▸ Task goal: Top to bottom, output the entries that follow exactly.

========

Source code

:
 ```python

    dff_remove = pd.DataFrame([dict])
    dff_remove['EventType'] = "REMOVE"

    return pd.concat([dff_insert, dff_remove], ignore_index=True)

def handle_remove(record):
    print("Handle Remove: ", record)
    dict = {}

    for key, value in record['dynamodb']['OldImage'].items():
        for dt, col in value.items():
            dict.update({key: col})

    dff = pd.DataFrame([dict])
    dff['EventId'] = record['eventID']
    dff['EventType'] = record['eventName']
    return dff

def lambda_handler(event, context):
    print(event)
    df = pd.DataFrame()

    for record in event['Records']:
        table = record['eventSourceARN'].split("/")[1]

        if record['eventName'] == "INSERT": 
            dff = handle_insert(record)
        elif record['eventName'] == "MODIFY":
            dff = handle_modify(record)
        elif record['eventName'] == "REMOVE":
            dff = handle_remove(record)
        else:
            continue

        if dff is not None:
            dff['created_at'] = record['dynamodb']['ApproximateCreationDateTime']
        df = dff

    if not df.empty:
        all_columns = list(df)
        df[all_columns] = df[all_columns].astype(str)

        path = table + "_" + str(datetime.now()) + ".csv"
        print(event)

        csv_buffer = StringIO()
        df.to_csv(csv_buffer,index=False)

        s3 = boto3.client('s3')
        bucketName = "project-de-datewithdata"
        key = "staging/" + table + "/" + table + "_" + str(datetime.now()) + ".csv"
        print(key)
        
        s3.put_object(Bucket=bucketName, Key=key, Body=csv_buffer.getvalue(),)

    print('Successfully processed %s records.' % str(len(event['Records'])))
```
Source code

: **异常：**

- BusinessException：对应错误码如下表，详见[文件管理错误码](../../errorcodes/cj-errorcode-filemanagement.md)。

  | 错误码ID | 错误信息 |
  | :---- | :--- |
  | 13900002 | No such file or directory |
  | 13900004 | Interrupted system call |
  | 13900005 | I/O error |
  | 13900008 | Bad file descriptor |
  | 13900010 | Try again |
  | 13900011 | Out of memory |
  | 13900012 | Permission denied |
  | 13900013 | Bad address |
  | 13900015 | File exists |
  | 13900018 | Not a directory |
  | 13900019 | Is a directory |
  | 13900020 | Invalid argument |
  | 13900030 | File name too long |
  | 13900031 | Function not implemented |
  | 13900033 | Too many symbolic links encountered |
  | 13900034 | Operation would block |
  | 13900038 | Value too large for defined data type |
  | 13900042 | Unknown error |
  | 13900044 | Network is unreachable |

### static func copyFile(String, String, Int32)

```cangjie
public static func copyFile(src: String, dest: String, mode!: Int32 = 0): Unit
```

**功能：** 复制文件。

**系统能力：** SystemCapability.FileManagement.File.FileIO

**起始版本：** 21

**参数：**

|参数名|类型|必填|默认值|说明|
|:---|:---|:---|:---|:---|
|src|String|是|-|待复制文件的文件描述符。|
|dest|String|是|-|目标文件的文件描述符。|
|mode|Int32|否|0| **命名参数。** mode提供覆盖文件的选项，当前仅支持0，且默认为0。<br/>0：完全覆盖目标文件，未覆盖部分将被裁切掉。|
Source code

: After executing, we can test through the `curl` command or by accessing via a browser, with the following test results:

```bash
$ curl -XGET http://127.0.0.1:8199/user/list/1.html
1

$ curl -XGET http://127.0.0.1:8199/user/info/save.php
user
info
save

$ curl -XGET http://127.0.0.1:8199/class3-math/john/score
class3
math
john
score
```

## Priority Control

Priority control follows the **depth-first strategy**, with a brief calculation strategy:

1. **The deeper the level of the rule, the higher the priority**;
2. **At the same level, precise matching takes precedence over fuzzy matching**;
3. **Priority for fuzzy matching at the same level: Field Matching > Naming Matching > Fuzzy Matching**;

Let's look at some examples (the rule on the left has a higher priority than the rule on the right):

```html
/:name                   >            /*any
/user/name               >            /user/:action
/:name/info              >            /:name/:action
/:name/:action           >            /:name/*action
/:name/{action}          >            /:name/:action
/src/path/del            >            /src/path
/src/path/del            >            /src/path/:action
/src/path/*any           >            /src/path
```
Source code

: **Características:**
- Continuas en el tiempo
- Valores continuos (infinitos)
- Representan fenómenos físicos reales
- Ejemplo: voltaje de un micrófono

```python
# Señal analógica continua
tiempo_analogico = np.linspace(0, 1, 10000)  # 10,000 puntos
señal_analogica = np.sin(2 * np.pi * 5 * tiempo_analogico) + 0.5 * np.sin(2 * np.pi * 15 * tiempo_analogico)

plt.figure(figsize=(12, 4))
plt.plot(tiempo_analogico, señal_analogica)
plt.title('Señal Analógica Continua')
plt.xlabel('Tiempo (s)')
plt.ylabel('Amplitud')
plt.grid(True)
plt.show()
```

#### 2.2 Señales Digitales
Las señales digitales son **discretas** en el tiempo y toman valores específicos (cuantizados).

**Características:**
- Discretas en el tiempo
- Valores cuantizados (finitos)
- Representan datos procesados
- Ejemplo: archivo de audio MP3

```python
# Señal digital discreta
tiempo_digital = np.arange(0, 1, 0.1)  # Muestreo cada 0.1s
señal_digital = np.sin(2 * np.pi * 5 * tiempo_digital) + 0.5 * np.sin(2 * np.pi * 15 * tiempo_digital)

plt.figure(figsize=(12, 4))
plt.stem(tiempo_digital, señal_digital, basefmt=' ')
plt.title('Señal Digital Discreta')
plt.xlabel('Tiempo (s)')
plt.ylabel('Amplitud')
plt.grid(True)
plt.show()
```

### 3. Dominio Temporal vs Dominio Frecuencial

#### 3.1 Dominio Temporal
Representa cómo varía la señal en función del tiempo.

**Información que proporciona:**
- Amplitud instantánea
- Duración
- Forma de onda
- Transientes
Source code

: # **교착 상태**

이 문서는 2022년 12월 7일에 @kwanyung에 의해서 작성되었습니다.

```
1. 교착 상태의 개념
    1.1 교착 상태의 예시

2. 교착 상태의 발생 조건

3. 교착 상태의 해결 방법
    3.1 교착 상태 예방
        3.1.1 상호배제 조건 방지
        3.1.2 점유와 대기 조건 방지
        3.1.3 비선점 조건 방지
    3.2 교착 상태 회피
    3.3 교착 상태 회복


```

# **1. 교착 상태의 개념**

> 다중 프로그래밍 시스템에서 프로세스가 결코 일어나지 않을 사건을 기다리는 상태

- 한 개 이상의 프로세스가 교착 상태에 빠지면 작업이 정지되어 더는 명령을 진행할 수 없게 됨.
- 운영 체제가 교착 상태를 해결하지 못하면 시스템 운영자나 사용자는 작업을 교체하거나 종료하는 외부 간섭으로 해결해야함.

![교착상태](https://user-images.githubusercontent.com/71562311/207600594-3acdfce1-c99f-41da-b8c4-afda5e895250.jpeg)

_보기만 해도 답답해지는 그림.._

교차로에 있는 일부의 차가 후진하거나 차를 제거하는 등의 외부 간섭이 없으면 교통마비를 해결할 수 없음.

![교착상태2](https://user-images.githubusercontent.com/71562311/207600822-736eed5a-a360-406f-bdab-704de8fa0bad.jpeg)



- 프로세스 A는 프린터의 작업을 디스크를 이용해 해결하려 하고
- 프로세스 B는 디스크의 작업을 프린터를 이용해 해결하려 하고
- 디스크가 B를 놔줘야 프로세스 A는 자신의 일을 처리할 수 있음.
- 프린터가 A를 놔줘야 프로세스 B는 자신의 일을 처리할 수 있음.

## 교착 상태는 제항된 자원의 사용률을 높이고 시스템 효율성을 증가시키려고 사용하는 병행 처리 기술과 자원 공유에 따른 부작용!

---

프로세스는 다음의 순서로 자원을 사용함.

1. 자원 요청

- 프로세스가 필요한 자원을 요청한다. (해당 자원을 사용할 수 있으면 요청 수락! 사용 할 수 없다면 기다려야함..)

========

▸ Solution for this exercise:
Source code

:
 ```python

    dff_remove = pd.DataFrame([dict])
    dff_remove['EventType'] = "REMOVE"

    return pd.concat([dff_insert, dff_remove], ignore_index=True)

def handle_remove(record):
    print("Handle Remove: ", record)
    dict = {}

    for key, value in record['dynamodb']['OldImage'].items():
        for dt, col in value.items():
            dict.update({key: col})

    dff = pd.DataFrame([dict])
    dff['EventId'] = record['eventID']
    dff['EventType'] = record['eventName']
    return dff

def lambda_handler(event, context):
    print(event)
    df = pd.DataFrame()

    for record in event['Records']:
        table = record['eventSourceARN'].split("/")[1]

        if record['eventName'] == "INSERT": 
            dff = handle_insert(record)
        elif record['eventName'] == "MODIFY":
            dff = handle_modify(record)
        elif record['eventName'] == "REMOVE":
            dff = handle_remove(record)
        else:
            continue

        if dff is not None:
            dff['created_at'] = record['dynamodb']['ApproximateCreationDateTime']
        df = dff

    if not df.empty:
        all_columns = list(df)
        df[all_columns] = df[all_columns].astype(str)

        path = table + "_" + str(datetime.now()) + ".csv"
        print(event)

        csv_buffer = StringIO()
        df.to_csv(csv_buffer,index=False)

        s3 = boto3.client('s3')
        bucketName = "project-de-datewithdata"
        key = "staging/" + table + "/" + table + "_" + str(datetime.now()) + ".csv"
        print(key)
        
        s3.put_object(Bucket=bucketName, Key=key, Body=csv_buffer.getvalue(),)

    print('Successfully processed %s records.' % str(len(event['Records'])))
```
Source code

: **异常：**

- BusinessException：对应错误码如下表，详见[文件管理错误码](../../errorcodes/cj-errorcode-filemanagement.md)。

  | 错误码ID | 错误信息 |
  | :---- | :--- |
  | 13900002 | No such file or directory |
  | 13900004 | Interrupted system call |
  | 13900005 | I/O error |
  | 13900008 | Bad file descriptor |
  | 13900010 | Try again |
  | 13900011 | Out of memory |
  | 13900012 | Permission denied |
  | 13900013 | Bad address |
  | 13900015 | File exists |
  | 13900018 | Not a directory |
  | 13900019 | Is a directory |
  | 13900020 | Invalid argument |
  | 13900030 | File name too long |
  | 13900031 | Function not implemented |
  | 13900033 | Too many symbolic links encountered |
  | 13900034 | Operation would block |
  | 13900038 | Value too large for defined data type |
  | 13900042 | Unknown error |
  | 13900044 | Network is unreachable |

### static func copyFile(String, String, Int32)

```cangjie
public static func copyFile(src: String, dest: String, mode!: Int32 = 0): Unit
```

**功能：** 复制文件。

**系统能力：** SystemCapability.FileManagement.File.FileIO

**起始版本：** 21

**参数：**

|参数名|类型|必填|默认值|说明|
|:---|:---|:---|:---|:---|
|src|String|是|-|待复制文件的文件描述符。|
|dest|String|是|-|目标文件的文件描述符。|
|mode|Int32|否|0| **命名参数。** mode提供覆盖文件的选项，当前仅支持0，且默认为0。<br/>0：完全覆盖目标文件，未覆盖部分将被裁切掉。|
Source code

: After executing, we can test through the `curl` command or by accessing via a browser, with the following test results:

```bash
$ curl -XGET http://127.0.0.1:8199/user/list/1.html
1

$ curl -XGET http://127.0.0.1:8199/user/info/save.php
user
info
save

$ curl -XGET http://127.0.0.1:8199/class3-math/john/score
class3
math
john
score
```

## Priority Control

Priority control follows the **depth-first strategy**, with a brief calculation strategy:

1. **The deeper the level of the rule, the higher the priority**;
2. **At the same level, precise matching takes precedence over fuzzy matching**;
3. **Priority for fuzzy matching at the same level: Field Matching > Naming Matching > Fuzzy Matching**;

Let's look at some examples (the rule on the left has a higher priority than the rule on the right):

```html
/:name                   >            /*any
/user/name               >            /user/:action
/:name/info              >            /:name/:action
/:name/:action           >            /:name/*action
/:name/{action}          >            /:name/:action
/src/path/del            >            /src/path
/src/path/del            >            /src/path/:action
/src/path/*any           >            /src/path
```
Source code

: **Características:**
- Continuas en el tiempo
- Valores continuos (infinitos)
- Representan fenómenos físicos reales
- Ejemplo: voltaje de un micrófono

```python
# Señal analógica continua
tiempo_analogico = np.linspace(0, 1, 10000)  # 10,000 puntos
señal_analogica = np.sin(2 * np.pi * 5 * tiempo_analogico) + 0.5 * np.sin(2 * np.pi * 15 * tiempo_analogico)

plt.figure(figsize=(12, 4))
plt.plot(tiempo_analogico, señal_analogica)
plt.title('Señal Analógica Continua')
plt.xlabel('Tiempo (s)')
plt.ylabel('Amplitud')
plt.grid(True)
plt.show()
```

#### 2.2 Señales Digitales
Las señales digitales son **discretas** en el tiempo y toman valores específicos (cuantizados).

**Características:**
- Discretas en el tiempo
- Valores cuantizados (finitos)
- Representan datos procesados
- Ejemplo: archivo de audio MP3

```python
# Señal digital discreta
tiempo_digital = np.arange(0, 1, 0.1)  # Muestreo cada 0.1s
señal_digital = np.sin(2 * np.pi * 5 * tiempo_digital) + 0.5 * np.sin(2 * np.pi * 15 * tiempo_digital)

plt.figure(figsize=(12, 4))
plt.stem(tiempo_digital, señal_digital, basefmt=' ')
plt.title('Señal Digital Discreta')
plt.xlabel('Tiempo (s)')
plt.ylabel('Amplitud')
plt.grid(True)
plt.show()
```

### 3. Dominio Temporal vs Dominio Frecuencial

#### 3.1 Dominio Temporal
Representa cómo varía la señal en función del tiempo.

**Información que proporciona:**
- Amplitud instantánea
- Duración
- Forma de onda
- Transientes
Source code

: # **교착 상태**

이 문서는 2022년 12월 7일에 @kwanyung에 의해서 작성되었습니다.

```
1. 교착 상태의 개념
    1.1 교착 상태의 예시

2. 교착 상태의 발생 조건

3. 교착 상태의 해결 방법
    3.1 교착 상태 예방
        3.1.1 상호배제 조건 방지
        3.1.2 점유와 대기 조건 방지
        3.1.3 비선점 조건 방지
    3.2 교착 상태 회피
    3.3 교착 상태 회복


```

# **1. 교착 상태의 개념**

> 다중 프로그래밍 시스템에서 프로세스가 결코 일어나지 않을 사건을 기다리는 상태

- 한 개 이상의 프로세스가 교착 상태에 빠지면 작업이 정지되어 더는 명령을 진행할 수 없게 됨.
- 운영 체제가 교착 상태를 해결하지 못하면 시스템 운영자나 사용자는 작업을 교체하거나 종료하는 외부 간섭으로 해결해야함.

![교착상태](https://user-images.githubusercontent.com/71562311/207600594-3acdfce1-c99f-41da-b8c4-afda5e895250.jpeg)

_보기만 해도 답답해지는 그림.._

교차로에 있는 일부의 차가 후진하거나 차를 제거하는 등의 외부 간섭이 없으면 교통마비를 해결할 수 없음.

![교착상태2](https://user-images.githubusercontent.com/71562311/207600822-736eed5a-a360-406f-bdab-704de8fa0bad.jpeg)



- 프로세스 A는 프린터의 작업을 디스크를 이용해 해결하려 하고
- 프로세스 B는 디스크의 작업을 프린터를 이용해 해결하려 하고
- 디스크가 B를 놔줘야 프로세스 A는 자신의 일을 처리할 수 있음.
- 프린터가 A를 놔줘야 프로세스 B는 자신의 일을 처리할 수 있음.

## 교착 상태는 제항된 자원의 사용률을 높이고 시스템 효율성을 증가시키려고 사용하는 병행 처리 기술과 자원 공유에 따른 부작용!

---

프로세스는 다음의 순서로 자원을 사용함.

1. 자원 요청

- 프로세스가 필요한 자원을 요청한다. (해당 자원을 사용할 수 있으면 요청 수락! 사용 할 수 없다면 기다려야함..)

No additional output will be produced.